Work to be completed → Reproduce word for word, from the entries below, the line with "- Post-Crescendo upgrade compatible", the line with "(clean release build)", and every line between them, and nothing more.

(Stored data)
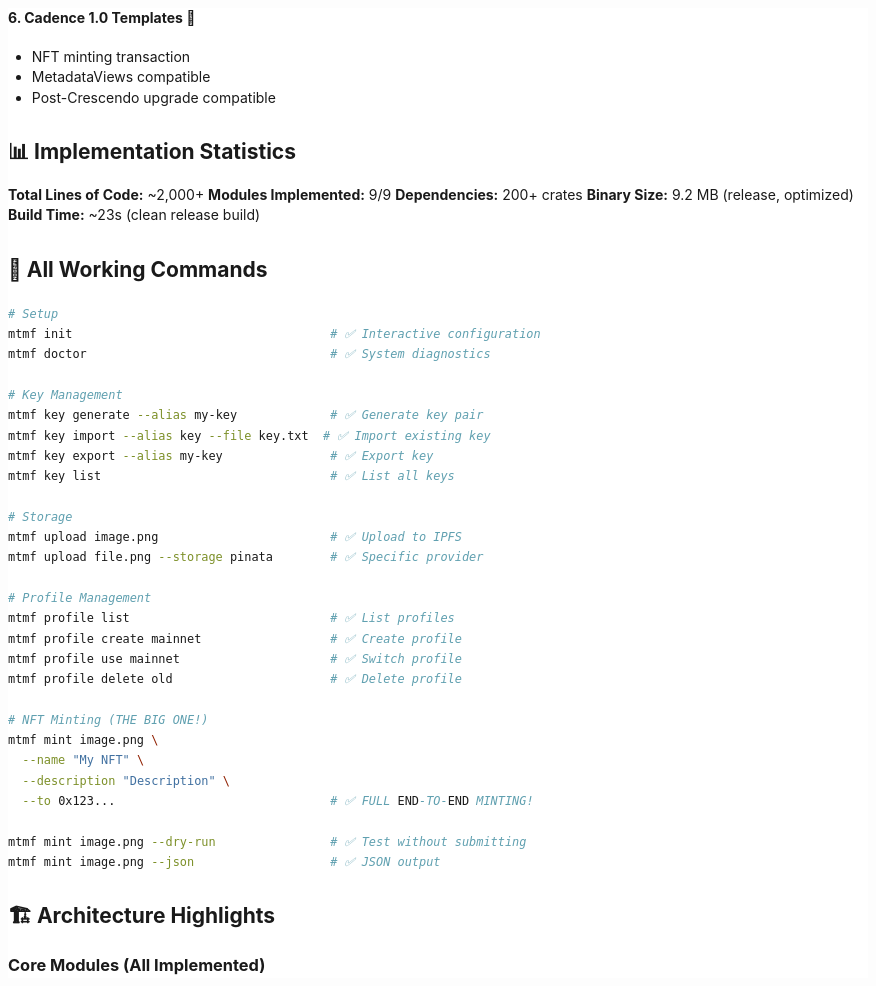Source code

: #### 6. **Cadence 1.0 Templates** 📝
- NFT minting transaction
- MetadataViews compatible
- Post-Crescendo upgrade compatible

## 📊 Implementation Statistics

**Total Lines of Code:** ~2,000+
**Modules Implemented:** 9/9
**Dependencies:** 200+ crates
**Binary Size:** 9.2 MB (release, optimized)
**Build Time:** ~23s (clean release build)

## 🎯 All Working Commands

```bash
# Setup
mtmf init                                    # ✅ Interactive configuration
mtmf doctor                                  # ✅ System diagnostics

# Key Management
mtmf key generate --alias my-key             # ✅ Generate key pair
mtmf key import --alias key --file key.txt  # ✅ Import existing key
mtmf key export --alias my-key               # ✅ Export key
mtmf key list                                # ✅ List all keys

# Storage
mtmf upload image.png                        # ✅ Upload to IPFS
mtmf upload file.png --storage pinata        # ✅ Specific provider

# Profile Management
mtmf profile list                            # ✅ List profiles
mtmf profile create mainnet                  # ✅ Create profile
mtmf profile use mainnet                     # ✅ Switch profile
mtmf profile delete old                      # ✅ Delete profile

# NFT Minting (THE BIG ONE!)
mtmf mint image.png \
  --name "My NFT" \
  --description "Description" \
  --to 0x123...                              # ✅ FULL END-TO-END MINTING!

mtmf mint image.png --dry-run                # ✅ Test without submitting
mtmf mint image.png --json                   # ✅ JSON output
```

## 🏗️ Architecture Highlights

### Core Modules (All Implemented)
==
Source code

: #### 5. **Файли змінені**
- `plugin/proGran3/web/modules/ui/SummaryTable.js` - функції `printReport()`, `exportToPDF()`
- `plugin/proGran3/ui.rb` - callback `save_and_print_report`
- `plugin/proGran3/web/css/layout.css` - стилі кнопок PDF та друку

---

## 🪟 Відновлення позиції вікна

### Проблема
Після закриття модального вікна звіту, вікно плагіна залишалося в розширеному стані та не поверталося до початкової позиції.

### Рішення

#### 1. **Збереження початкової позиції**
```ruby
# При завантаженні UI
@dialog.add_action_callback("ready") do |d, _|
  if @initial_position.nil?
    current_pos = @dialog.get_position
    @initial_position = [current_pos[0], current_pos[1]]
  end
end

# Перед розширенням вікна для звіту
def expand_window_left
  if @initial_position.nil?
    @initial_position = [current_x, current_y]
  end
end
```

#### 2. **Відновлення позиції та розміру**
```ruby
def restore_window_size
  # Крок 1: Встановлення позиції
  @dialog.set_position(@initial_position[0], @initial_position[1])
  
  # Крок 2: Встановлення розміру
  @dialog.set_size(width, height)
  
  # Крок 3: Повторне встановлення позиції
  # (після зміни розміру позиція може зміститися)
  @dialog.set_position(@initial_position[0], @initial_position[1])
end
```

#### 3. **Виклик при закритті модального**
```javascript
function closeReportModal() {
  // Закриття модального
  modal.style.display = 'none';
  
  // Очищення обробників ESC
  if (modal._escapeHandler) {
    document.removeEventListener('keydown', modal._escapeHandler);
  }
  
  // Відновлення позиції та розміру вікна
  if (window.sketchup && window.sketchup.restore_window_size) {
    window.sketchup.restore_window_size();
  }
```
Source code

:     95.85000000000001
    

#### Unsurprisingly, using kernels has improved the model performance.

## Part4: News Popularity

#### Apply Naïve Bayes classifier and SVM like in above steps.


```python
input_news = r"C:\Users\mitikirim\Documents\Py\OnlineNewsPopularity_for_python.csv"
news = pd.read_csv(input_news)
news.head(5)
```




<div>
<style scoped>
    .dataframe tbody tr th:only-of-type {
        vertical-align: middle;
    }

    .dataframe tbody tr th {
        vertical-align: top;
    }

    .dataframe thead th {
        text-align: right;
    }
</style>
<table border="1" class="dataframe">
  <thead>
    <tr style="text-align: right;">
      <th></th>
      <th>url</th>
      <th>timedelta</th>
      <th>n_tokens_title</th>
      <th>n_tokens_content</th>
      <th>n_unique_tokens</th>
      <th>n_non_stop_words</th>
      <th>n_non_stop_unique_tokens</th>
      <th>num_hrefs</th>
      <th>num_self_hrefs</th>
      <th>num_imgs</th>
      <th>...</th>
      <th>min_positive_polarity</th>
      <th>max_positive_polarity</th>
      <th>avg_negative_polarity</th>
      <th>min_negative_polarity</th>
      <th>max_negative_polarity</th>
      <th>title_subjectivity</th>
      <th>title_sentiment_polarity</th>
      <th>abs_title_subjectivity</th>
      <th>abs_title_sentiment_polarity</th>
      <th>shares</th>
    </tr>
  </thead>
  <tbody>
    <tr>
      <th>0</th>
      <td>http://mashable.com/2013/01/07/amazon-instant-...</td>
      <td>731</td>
---
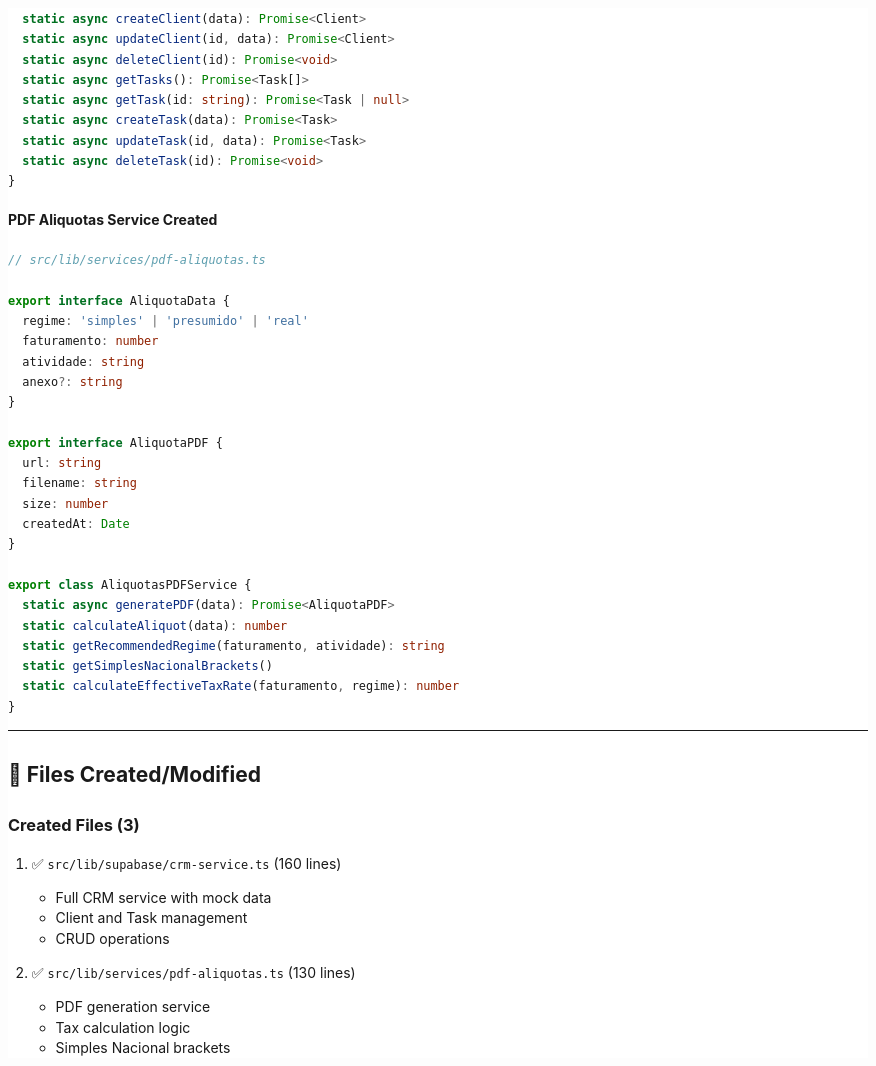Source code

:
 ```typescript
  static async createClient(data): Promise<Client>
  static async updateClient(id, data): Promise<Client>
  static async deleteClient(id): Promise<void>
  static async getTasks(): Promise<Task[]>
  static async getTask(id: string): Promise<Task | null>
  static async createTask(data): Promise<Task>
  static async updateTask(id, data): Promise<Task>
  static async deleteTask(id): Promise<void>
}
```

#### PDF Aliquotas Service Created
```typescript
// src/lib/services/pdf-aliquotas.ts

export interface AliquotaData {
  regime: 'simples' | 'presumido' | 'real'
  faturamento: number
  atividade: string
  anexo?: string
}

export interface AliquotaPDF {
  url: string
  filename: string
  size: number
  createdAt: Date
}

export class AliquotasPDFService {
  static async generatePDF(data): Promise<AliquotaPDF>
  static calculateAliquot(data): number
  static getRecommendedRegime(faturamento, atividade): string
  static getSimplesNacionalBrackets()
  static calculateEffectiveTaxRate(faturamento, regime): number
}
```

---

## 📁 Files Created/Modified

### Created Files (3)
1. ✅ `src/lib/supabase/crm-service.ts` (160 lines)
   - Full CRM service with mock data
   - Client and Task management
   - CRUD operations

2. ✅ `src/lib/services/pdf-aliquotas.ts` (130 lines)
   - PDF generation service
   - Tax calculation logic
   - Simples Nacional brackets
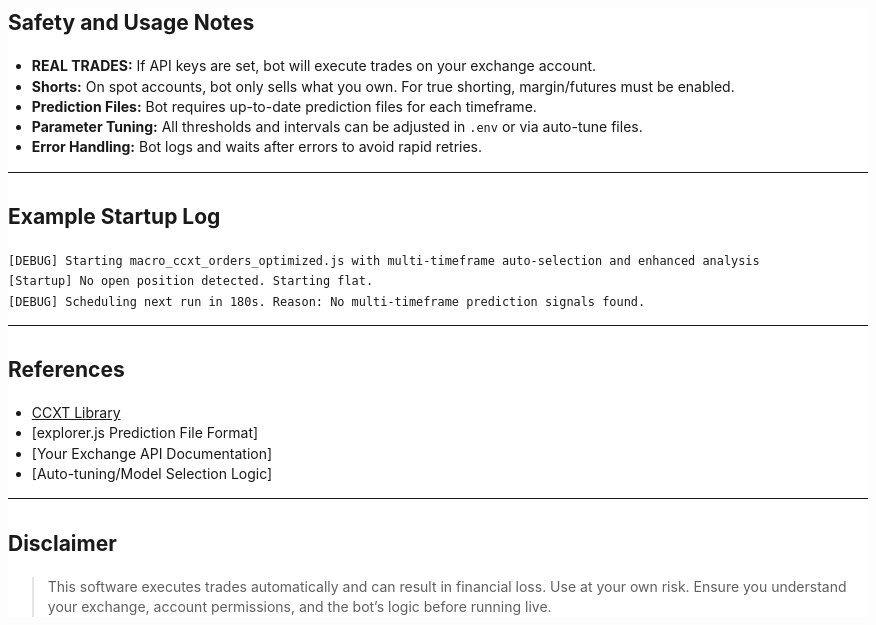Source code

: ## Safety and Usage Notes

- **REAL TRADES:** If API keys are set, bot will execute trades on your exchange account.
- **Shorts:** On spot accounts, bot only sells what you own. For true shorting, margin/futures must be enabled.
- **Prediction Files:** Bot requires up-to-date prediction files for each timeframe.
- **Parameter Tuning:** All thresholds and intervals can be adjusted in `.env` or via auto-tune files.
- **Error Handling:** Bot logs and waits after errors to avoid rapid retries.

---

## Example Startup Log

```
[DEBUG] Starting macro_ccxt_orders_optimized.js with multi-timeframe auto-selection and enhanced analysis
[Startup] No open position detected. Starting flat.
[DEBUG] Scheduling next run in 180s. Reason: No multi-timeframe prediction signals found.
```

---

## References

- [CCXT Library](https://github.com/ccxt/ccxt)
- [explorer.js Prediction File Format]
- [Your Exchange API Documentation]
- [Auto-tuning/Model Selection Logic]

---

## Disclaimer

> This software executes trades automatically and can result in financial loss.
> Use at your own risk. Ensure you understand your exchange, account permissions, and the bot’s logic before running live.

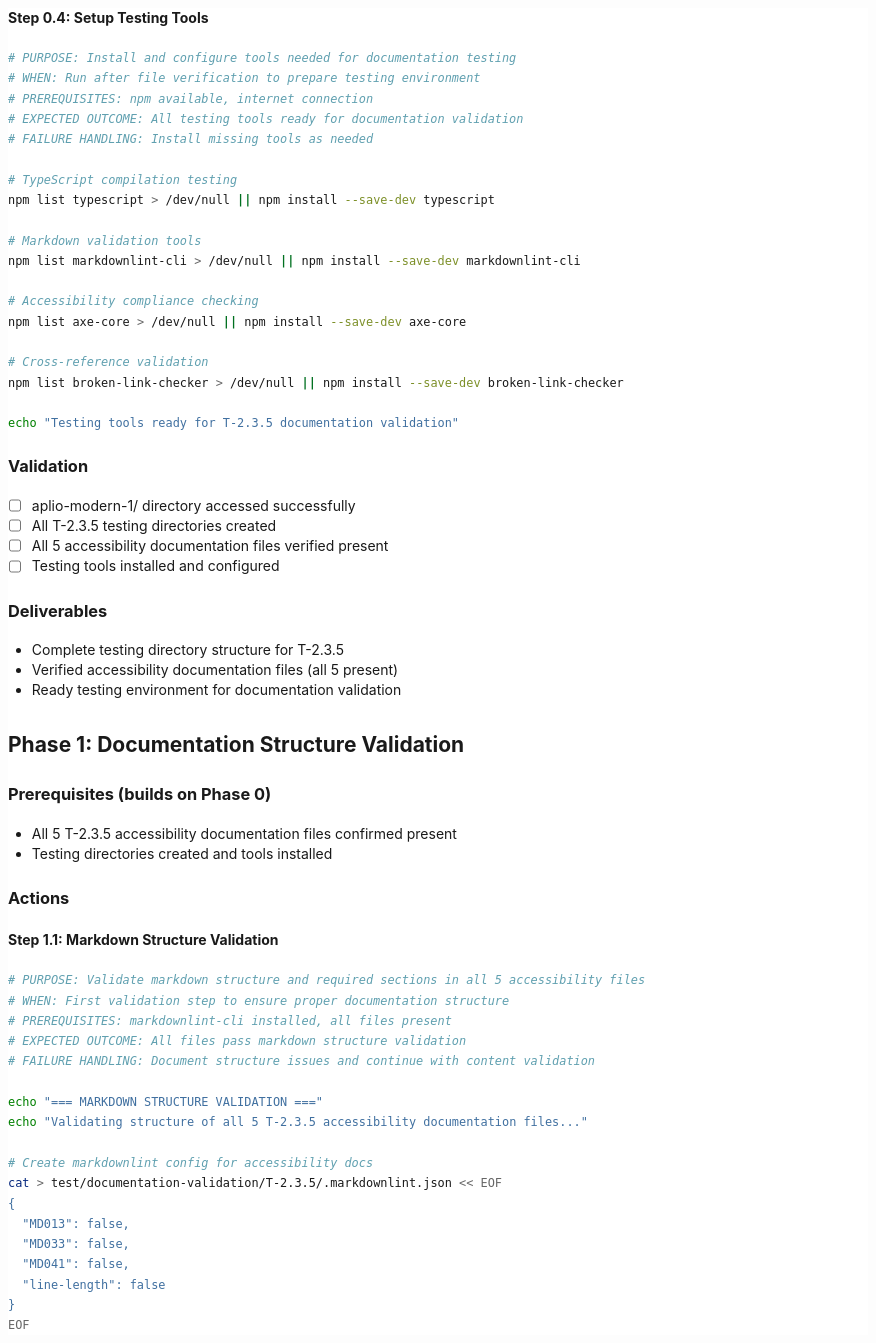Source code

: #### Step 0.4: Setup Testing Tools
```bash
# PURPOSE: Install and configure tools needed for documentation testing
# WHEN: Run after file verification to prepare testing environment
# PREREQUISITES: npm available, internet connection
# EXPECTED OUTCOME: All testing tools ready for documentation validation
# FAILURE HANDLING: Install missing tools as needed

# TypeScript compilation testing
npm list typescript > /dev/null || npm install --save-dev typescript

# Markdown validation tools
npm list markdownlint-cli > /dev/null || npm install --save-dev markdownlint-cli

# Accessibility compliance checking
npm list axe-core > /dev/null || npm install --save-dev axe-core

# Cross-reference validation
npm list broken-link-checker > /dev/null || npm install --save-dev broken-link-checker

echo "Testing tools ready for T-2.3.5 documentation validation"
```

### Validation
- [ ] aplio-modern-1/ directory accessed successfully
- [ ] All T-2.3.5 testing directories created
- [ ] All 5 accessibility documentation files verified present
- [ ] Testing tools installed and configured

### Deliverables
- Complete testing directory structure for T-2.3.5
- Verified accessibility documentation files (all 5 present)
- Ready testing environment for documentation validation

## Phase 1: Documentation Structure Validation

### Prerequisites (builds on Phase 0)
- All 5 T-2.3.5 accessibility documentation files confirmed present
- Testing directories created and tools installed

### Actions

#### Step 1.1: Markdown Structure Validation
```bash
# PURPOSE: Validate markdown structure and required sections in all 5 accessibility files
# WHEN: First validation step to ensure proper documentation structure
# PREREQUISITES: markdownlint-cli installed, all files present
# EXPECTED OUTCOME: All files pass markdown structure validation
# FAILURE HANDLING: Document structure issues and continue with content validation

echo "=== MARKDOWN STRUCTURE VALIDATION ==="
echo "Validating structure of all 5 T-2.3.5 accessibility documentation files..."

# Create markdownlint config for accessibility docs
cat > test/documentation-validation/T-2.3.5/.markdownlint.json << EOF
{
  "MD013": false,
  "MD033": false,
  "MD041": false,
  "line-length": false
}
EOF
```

Task result →
- Post-Crescendo upgrade compatible

## 📊 Implementation Statistics

**Total Lines of Code:** ~2,000+
**Modules Implemented:** 9/9
**Dependencies:** 200+ crates
**Binary Size:** 9.2 MB (release, optimized)
**Build Time:** ~23s (clean release build)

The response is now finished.